** The records follows **

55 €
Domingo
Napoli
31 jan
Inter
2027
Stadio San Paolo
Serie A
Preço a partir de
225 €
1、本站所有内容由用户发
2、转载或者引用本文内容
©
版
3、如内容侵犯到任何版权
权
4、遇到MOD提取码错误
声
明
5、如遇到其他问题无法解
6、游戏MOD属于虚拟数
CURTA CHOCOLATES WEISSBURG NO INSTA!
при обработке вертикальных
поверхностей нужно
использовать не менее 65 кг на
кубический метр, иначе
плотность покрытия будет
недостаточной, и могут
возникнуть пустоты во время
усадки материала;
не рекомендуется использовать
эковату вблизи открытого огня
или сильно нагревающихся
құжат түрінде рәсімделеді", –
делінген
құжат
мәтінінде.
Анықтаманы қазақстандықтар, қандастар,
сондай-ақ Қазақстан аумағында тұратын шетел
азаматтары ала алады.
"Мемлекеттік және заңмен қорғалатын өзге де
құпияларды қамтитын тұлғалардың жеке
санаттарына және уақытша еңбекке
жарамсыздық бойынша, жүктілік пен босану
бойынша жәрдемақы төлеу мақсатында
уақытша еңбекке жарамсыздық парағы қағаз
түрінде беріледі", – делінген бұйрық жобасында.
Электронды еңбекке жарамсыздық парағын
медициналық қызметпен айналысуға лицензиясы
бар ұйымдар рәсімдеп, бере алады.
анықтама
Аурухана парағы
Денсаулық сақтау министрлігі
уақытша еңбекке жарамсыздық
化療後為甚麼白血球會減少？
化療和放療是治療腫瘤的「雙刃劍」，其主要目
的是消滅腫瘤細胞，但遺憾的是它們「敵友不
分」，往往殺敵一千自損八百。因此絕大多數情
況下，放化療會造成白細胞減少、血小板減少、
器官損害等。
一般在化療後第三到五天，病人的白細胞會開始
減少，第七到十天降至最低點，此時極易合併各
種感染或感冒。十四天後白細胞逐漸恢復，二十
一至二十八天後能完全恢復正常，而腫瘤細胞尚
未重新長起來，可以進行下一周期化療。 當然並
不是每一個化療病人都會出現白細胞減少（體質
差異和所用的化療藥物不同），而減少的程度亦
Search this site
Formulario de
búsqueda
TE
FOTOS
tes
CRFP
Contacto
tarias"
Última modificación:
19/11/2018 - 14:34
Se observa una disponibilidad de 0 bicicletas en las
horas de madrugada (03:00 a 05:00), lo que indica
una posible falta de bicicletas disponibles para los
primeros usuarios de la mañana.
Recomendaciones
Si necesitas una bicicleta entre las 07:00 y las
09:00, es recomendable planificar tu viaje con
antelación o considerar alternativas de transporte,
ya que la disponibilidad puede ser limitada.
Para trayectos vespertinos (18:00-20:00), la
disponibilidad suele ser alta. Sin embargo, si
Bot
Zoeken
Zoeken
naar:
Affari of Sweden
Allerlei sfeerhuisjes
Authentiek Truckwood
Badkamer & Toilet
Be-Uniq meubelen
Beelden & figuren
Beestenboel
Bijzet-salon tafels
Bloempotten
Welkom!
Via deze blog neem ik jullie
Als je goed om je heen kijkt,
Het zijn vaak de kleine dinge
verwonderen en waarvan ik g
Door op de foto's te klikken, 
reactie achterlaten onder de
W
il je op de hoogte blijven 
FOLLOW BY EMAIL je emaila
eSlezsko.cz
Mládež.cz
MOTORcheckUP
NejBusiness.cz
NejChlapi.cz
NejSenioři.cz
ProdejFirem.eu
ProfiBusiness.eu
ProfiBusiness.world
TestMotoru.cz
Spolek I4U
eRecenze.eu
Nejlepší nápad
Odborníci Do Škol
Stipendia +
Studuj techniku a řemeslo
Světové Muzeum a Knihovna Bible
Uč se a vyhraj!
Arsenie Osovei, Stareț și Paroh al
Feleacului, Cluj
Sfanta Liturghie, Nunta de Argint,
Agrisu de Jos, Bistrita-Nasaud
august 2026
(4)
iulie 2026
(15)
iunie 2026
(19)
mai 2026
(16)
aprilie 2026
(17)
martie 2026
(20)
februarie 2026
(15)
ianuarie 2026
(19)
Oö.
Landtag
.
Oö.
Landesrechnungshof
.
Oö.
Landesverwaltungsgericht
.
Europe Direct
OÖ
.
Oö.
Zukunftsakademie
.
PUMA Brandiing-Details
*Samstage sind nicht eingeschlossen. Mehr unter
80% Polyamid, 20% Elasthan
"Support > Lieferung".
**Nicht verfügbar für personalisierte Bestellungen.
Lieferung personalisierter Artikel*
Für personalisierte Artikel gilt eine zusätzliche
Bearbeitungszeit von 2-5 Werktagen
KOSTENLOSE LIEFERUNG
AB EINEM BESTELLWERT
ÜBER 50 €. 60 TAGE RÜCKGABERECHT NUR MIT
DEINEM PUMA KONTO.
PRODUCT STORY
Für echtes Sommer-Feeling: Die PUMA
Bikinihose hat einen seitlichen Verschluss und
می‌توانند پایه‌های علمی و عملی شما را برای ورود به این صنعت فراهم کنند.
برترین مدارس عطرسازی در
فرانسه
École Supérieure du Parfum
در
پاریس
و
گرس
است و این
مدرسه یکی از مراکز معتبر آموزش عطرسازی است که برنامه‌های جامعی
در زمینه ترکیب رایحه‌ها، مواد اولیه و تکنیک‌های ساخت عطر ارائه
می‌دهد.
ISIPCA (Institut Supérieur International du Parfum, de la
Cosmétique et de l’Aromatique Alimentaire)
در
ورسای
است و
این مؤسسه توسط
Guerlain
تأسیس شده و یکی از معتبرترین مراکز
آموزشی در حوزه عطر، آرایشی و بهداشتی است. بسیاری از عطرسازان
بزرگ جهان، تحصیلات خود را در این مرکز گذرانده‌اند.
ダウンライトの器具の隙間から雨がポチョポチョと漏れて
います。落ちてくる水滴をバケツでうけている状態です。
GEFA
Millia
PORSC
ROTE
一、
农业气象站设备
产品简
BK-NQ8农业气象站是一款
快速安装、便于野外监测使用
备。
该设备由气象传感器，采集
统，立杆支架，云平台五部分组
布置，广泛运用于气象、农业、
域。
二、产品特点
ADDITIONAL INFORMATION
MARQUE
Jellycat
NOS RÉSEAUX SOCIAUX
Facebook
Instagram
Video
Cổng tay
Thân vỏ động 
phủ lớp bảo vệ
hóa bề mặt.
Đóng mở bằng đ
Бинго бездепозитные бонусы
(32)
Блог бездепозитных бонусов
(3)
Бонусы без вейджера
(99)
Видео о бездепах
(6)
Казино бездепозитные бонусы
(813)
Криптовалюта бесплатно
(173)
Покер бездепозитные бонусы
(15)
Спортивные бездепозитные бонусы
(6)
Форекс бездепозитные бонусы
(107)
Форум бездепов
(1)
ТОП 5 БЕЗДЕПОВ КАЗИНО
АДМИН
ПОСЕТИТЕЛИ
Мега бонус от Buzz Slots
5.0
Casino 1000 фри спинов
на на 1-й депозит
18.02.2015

** End of The records **

What this task involves =>
Output every line of text in the data above as a JSON list of strings, with one string per line and blank lines omitted.

Answer box =>
[
  "55 €",
  "Domingo",
  "Napoli",
  "31 jan",
  "Inter",
  "2027",
  "Stadio San Paolo",
  "Serie A",
  "Preço a partir de",
  "225 €",
  "1、本站所有内容由用户发",
  "2、转载或者引用本文内容",
  "©",
  "版",
  "3、如内容侵犯到任何版权",
  "权",
  "4、遇到MOD提取码错误",
  "声",
  "明",
  "5、如遇到其他问题无法解",
  "6、游戏MOD属于虚拟数",
  "CURTA CHOCOLATES WEISSBURG NO INSTA!",
  "при обработке вертикальных",
  "поверхностей нужно",
  "использовать не менее 65 кг на",
  "кубический метр, иначе",
  "плотность покрытия будет",
  "недостаточной, и могут",
  "возникнуть пустоты во время",
  "усадки материала;",
  "не рекомендуется использовать",
  "эковату вблизи открытого огня",
  "или сильно нагревающихся",
  "құжат түрінде рәсімделеді\", –",
  "делінген",
  "құжат",
  "мәтінінде.",
  "Анықтаманы қазақстандықтар, қандастар,",
  "сондай-ақ Қазақстан аумағында тұратын шетел",
  "азаматтары ала алады.",
  "\"Мемлекеттік және заңмен қорғалатын өзге де",
  "құпияларды қамтитын тұлғалардың жеке",
  "санаттарына және уақытша еңбекке",
  "жарамсыздық бойынша, жүктілік пен босану",
  "бойынша жәрдемақы төлеу мақсатында",
  "уақытша еңбекке жарамсыздық парағы қағаз",
  "түрінде беріледі\", – делінген бұйрық жобасында.",
  "Электронды еңбекке жарамсыздық парағын",
  "медициналық қызметпен айналысуға лицензиясы",
  "бар ұйымдар рәсімдеп, бере алады.",
  "анықтама",
  "Аурухана парағы",
  "Денсаулық сақтау министрлігі",
  "уақытша еңбекке жарамсыздық",
  "化療後為甚麼白血球會減少？",
  "化療和放療是治療腫瘤的「雙刃劍」，其主要目",
  "的是消滅腫瘤細胞，但遺憾的是它們「敵友不",
  "分」，往往殺敵一千自損八百。因此絕大多數情",
  "況下，放化療會造成白細胞減少、血小板減少、",
  "器官損害等。",
  "一般在化療後第三到五天，病人的白細胞會開始",
  "減少，第七到十天降至最低點，此時極易合併各",
  "種感染或感冒。十四天後白細胞逐漸恢復，二十",
  "一至二十八天後能完全恢復正常，而腫瘤細胞尚",
  "未重新長起來，可以進行下一周期化療。 當然並",
  "不是每一個化療病人都會出現白細胞減少（體質",
  "差異和所用的化療藥物不同），而減少的程度亦",
  "Search this site",
  "Formulario de",
  "búsqueda",
  "TE",
  "FOTOS",
  "tes",
  "CRFP",
  "Contacto",
  "tarias\"",
  "Última modificación:",
  "19/11/2018 - 14:34",
  "Se observa una disponibilidad de 0 bicicletas en las",
  "horas de madrugada (03:00 a 05:00), lo que indica",
  "una posible falta de bicicletas disponibles para los",
  "primeros usuarios de la mañana.",
  "Recomendaciones",
  "Si necesitas una bicicleta entre las 07:00 y las",
  "09:00, es recomendable planificar tu viaje con",
  "antelación o considerar alternativas de transporte,",
  "ya que la disponibilidad puede ser limitada.",
  "Para trayectos vespertinos (18:00-20:00), la",
  "disponibilidad suele ser alta. Sin embargo, si",
  "Bot",
  "Zoeken",
  "Zoeken",
  "naar:",
  "Affari of Sweden",
  "Allerlei sfeerhuisjes",
  "Authentiek Truckwood",
  "Badkamer & Toilet",
  "Be-Uniq meubelen",
  "Beelden & figuren",
  "Beestenboel",
  "Bijzet-salon tafels",
  "Bloempotten",
  "Welkom!",
  "Via deze blog neem ik jullie",
  "Als je goed om je heen kijkt,",
  "Het zijn vaak de kleine dinge",
  "verwonderen en waarvan ik g",
  "Door op de foto's te klikken, ",
  "reactie achterlaten onder de",
  "W",
  "il je op de hoogte blijven ",
  "FOLLOW BY EMAIL je emaila",
  "eSlezsko.cz",
  "Mládež.cz",
  "MOTORcheckUP",
  "NejBusiness.cz",
  "NejChlapi.cz",
  "NejSenioři.cz",
  "ProdejFirem.eu",
  "ProfiBusiness.eu",
  "ProfiBusiness.world",
  "TestMotoru.cz",
  "Spolek I4U",
  "eRecenze.eu",
  "Nejlepší nápad",
  "Odborníci Do Škol",
  "Stipendia +",
  "Studuj techniku a řemeslo",
  "Světové Muzeum a Knihovna Bible",
  "Uč se a vyhraj!",
  "Arsenie Osovei, Stareț și Paroh al",
  "Feleacului, Cluj",
  "Sfanta Liturghie, Nunta de Argint,",
  "Agrisu de Jos, Bistrita-Nasaud",
  "august 2026",
  "(4)",
  "iulie 2026",
  "(15)",
  "iunie 2026",
  "(19)",
  "mai 2026",
  "(16)",
  "aprilie 2026",
  "(17)",
  "martie 2026",
  "(20)",
  "februarie 2026",
  "(15)",
  "ianuarie 2026",
  "(19)",
  "Oö.",
  "Landtag",
  ".",
  "Oö.",
  "Landesrechnungshof",
  ".",
  "Oö.",
  "Landesverwaltungsgericht",
  ".",
  "Europe Direct",
  "OÖ",
  ".",
  "Oö.",
  "Zukunftsakademie",
  ".",
  "PUMA Brandiing-Details",
  "*Samstage sind nicht eingeschlossen. Mehr unter",
  "80% Polyamid, 20% Elasthan",
  "\"Support > Lieferung\".",
  "**Nicht verfügbar für personalisierte Bestellungen.",
  "Lieferung personalisierter Artikel*",
  "Für personalisierte Artikel gilt eine zusätzliche",
  "Bearbeitungszeit von 2-5 Werktagen",
  "KOSTENLOSE LIEFERUNG",
  "AB EINEM BESTELLWERT",
  "ÜBER 50 €. 60 TAGE RÜCKGABERECHT NUR MIT",
  "DEINEM PUMA KONTO.",
  "PRODUCT STORY",
  "Für echtes Sommer-Feeling: Die PUMA",
  "Bikinihose hat einen seitlichen Verschluss und",
  "می‌توانند پایه‌های علمی و عملی شما را برای ورود به این صنعت فراهم کنند.",
  "برترین مدارس عطرسازی در",
  "فرانسه",
  "École Supérieure du Parfum",
  "در",
  "پاریس",
  "و",
  "گرس",
  "است و این",
  "مدرسه یکی از مراکز معتبر آموزش عطرسازی است که برنامه‌های جامعی",
  "در زمینه ترکیب رایحه‌ها، مواد اولیه و تکنیک‌های ساخت عطر ارائه",
  "می‌دهد.",
  "ISIPCA (Institut Supérieur International du Parfum, de la",
  "Cosmétique et de l’Aromatique Alimentaire)",
  "در",
  "ورسای",
  "است و",
  "این مؤسسه توسط",
  "Guerlain",
  "تأسیس شده و یکی از معتبرترین مراکز",
  "آموزشی در حوزه عطر، آرایشی و بهداشتی است. بسیاری از عطرسازان",
  "بزرگ جهان، تحصیلات خود را در این مرکز گذرانده‌اند.",
  "ダウンライトの器具の隙間から雨がポチョポチョと漏れて",
  "います。落ちてくる水滴をバケツでうけている状態です。",
  "GEFA",
  "Millia",
  "PORSC",
  "ROTE",
  "一、",
  "农业气象站设备",
  "产品简",
  "BK-NQ8农业气象站是一款",
  "快速安装、便于野外监测使用",
  "备。",
  "该设备由气象传感器，采集",
  "统，立杆支架，云平台五部分组",
  "布置，广泛运用于气象、农业、",
  "域。",
  "二、产品特点",
  "ADDITIONAL INFORMATION",
  "MARQUE",
  "Jellycat",
  "NOS RÉSEAUX SOCIAUX",
  "Facebook",
  "Instagram",
  "Video",
  "Cổng tay",
  "Thân vỏ động ",
  "phủ lớp bảo vệ",
  "hóa bề mặt.",
  "Đóng mở bằng đ",
  "Бинго бездепозитные бонусы",
  "(32)",
  "Блог бездепозитных бонусов",
  "(3)",
  "Бонусы без вейджера",
  "(99)",
  "Видео о бездепах",
  "(6)",
  "Казино бездепозитные бонусы",
  "(813)",
  "Криптовалюта бесплатно",
  "(173)",
  "Покер бездепозитные бонусы",
  "(15)",
  "Спортивные бездепозитные бонусы",
  "(6)",
  "Форекс бездепозитные бонусы",
  "(107)",
  "Форум бездепов",
  "(1)",
  "ТОП 5 БЕЗДЕПОВ КАЗИНО",
  "АДМИН",
  "ПОСЕТИТЕЛИ",
  "Мега бонус от Buzz Slots",
  "5.0",
  "Casino 1000 фри спинов",
  "на на 1-й депозит",
  "18.02.2015"
]